I mean... they could of course put the effort in and have it switch between CPU heavy or GPU heavy processing based on the system specifications of the machine being used, but that's a bitch to optimise in the long term. Where that sort of set up might work internally, in the wild things are very different.
Obviously over time things will get better, but the efforts will be to optimise the process already in place; it's doubtful they'll change it.
Wow that's really interesting, so people with CTD CPU's less than 3.0ghz are most likely really hurting and older AMD chip players must really be hurting.
I hope they get some good feedback and fix the bottleneck that this game so clearly has with CPU's!!
If your on a dual core it will be slow.
Especially with an i5
Is a cooling problem!
You should only get those sort of temps when you put it under a program specifically designed to test it.
I run several cpu intensive games (e.g ps2, civ 5), I have an normal sized after market air cooler. I never go above 35 or so apart from when I ran a stress test to test my system.
How else do you explain my stead 60fps with a 6300fx, where as the faster I5 was acting sluggish. TEMPERATURES. Intel stock coolers are known to be underwhelming.
50 for a gpu is normal though.
50-60c for an i5 is well within spec. when under load. There will be no damage sustained from this temperature range within the time you will use it (it will likely die long after it has become obselete).
If your i5 was running sluggishly at that range then you should have sent it back, it was likely faulty, or another part of your system was. It happens. Most stock coolers are underwhelming, not just intel, AMDs are far from perfect and if you can afford to purchase a CPU at that price range it seems a bit silly to not spend a little more for better cooling.

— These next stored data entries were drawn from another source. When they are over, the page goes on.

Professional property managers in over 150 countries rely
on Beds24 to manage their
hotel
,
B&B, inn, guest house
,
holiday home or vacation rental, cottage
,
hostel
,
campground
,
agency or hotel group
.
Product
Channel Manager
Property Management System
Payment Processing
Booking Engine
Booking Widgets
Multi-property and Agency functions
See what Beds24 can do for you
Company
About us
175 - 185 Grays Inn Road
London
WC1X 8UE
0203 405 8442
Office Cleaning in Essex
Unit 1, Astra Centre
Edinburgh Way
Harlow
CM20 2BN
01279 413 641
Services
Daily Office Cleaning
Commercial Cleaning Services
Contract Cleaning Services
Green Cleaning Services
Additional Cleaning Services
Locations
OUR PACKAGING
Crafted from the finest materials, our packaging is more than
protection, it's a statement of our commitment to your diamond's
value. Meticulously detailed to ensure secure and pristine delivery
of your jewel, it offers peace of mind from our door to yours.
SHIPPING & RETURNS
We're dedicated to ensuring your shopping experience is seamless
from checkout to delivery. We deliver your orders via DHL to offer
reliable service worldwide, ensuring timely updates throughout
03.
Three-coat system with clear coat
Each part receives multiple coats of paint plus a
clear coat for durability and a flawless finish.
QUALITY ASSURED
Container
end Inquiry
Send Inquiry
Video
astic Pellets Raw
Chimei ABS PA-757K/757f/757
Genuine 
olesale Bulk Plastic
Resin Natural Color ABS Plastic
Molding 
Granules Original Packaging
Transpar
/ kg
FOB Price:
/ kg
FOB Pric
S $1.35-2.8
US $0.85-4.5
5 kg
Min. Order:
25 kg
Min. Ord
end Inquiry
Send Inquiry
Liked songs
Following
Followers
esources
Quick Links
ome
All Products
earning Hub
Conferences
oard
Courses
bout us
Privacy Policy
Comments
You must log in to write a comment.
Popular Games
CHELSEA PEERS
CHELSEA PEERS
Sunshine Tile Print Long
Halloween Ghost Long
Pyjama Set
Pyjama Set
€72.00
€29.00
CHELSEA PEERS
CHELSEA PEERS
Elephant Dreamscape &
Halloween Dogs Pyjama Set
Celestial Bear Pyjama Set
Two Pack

For an i5 idle temps of low 30s to low 40s are fine (depending on ambient temp and air flow in case), load temps are fine to 70-75c, obviously lower is better as it allows more head room for when temperatures rise. Within these temperature ranges your CPU won't die to temp until it has become obselete from the temperature. Intel even have the safe running temp of i5s at tcase 67.8c. To say that anything above 50c at load is damaging is merely misinformation.